改札を出て枯葉の落ちる歩道を坂道へ向かい歩いていると、前方に小柄な若い当世風サラリーマンの格好をした男性がいた。しばし彼の後方を歩きながら電車で読んでいた中原中也さんに思いを馳せていた。正確には『中原中也 わが青春の漂白』を書いた野田真吉さんという詩人/映像作家のことを考えていた。友人から常々聞いていたその名前はどの書店でもみかける中原中也という名前に比べると、古書店でも探しがたい固有名詞だった。友人があまりにも彼の話をするので名前だけはなんとか覚えたもののこれまで著作や作品を見たことはなかった。ところが、大先輩でもあるその友人が本を渡してくれたので遂に読み始めたのだった。

そもそも野田真吉さんについては『ふたりの長距離ランナーの孤独』という題の実験的記録映像を残しているという位しか知らない。しかし、この『中原中也 わが青春の漂白』によれば中原氏と若くして知遇を得た著者は、とても近いところから、この現代においても広範囲に影響力を持つ大詩人と交流を深めていたことがうかがい知れる。


『中原中也 わが青春の漂白』

この本を手にして最初に読んだのは「最後の訪問、あるいは中也の死」と題された書籍終盤のページだった。「初対面」や、著名な訳本についての「訳詩集 『ランボオ詩抄』」という項があるにも関わらず、そのページを捲った。死についてのページを最初に読むとは少々下品でずるいことのような気もした。しかし、自主的に今読もうと選んだ本ではない分、しっかりした取っ掛かり以上の握り、簡単には滑り落ちない取手のようなものを当初分として欲していたのだった。

電車の中で読み終えた部分を反芻するように半ばぼんやりしながら改札を抜けた。前を歩く若いサラリーマン風の男性に続いて坂道へ向かった。秋の冷たい風と姿の見えない小動物が枯葉を揺らしていた。その向こうに雲と闇の空があった。



──突き出しの玄関の煉瓦をまたぎ、両膝の上にのせた両手で頭をかかえるようにして、うつむきこんでいる和服の中原の姿を発見した。─中略─ 高原は屋根の上の中原に「中原さん、・・・中原さん」と声をかけた。──

    p.208 『中原中也 わが青春の漂白』 野田真吉著 泰流社



坂道

ぼんやりしながら風景を眺め、ふと我に返ると視界に違和感を感じた。
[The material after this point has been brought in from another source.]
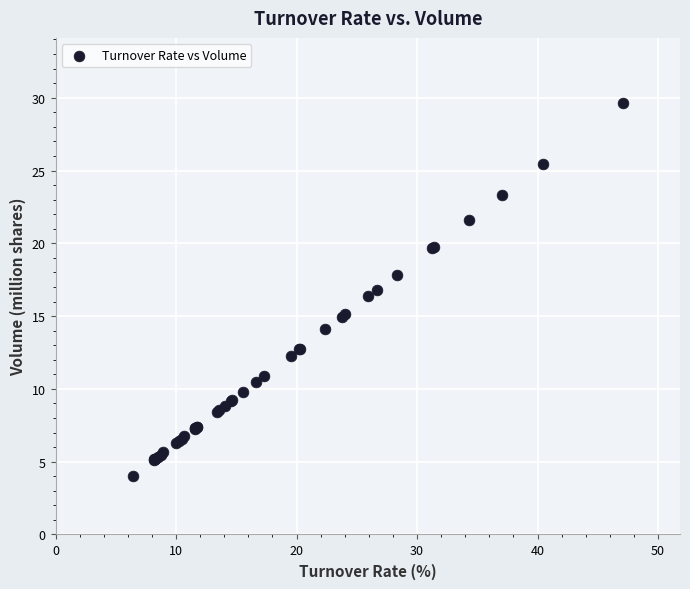

What Y value in the scatter plot is closest to 16?

16.3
それは、先ほどまで前を歩いていたはずの若い男性の姿が消えたことだった。消えて、彼のいたはずの場所に今は別の初老の男がいる。その男はニット帽を被り、マスクをつけてしゃかしゃかとしたナイロンの服にビニール袋をぶら下げるようにして歩いていた。こちらの足音が気になるのか、時折半身だけ振り返るたびに彼のマスクが垣間見えた。
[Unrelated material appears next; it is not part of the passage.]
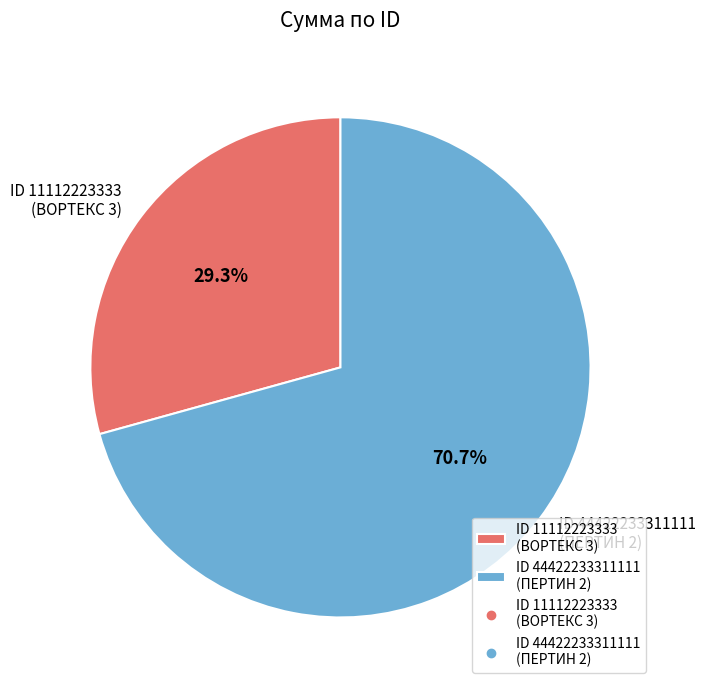

Does any single category account for the majority?

Yes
途中に横道はなかったので若い男性と彼が入れ替わったのが不思議だった。後からよく考えてみれば、一箇所だけ駐輪場があったのでそこで交差したのだろう。それしか考えられないのだけれど、面前で行われたはずの出来事に気が付かないというのにはあまりに近く以外だった。
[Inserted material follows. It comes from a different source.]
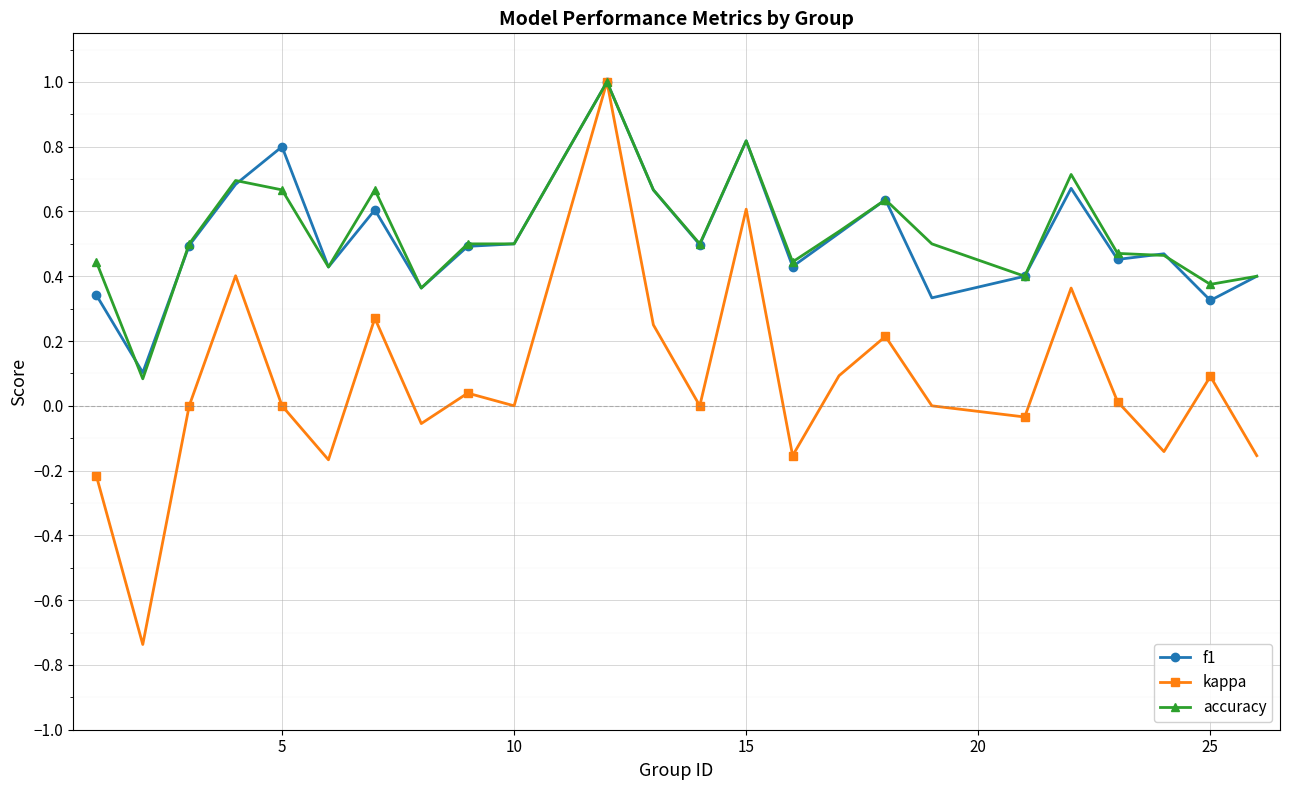

True or false: f1 has more than 1 interior local peaks.

True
しばらく初老の男の後ろを歩いていると、不意に彼が立ち止まった。歩道と車道を分けるガードレール側に身を半分開いてこちらを見ている。秋の寒風とは別の何か少し不穏な空気がそこにあった。男は微動だにせず目尻でこちらを捉えたまま地蔵のようにじっとしていた。彼の横を通り過ぎ、少し歩速を早めて坂の続きを下った。歩道は街路樹のために歪に盛り上がり分断されているところがあった。大人でも手を回せないほど太く生育した幹には、内に何か別の生物を閉じ込めたような大きなイボ状の膨らみと、暗い穴がのぞいていた。

目的地へ着くと湯気の立つ夕食が用意されていた。蕪と鶏手羽のスープが優しく骨身を暖めてくれた。

「外気が冷えてくると蕪が美味しくなるね」

他にいくつか読みかけになっている本をそのままにして、しばらくは中也を、野田真吉さんを知りたいと思いながら柔らかい蕪に息を吹きかけた。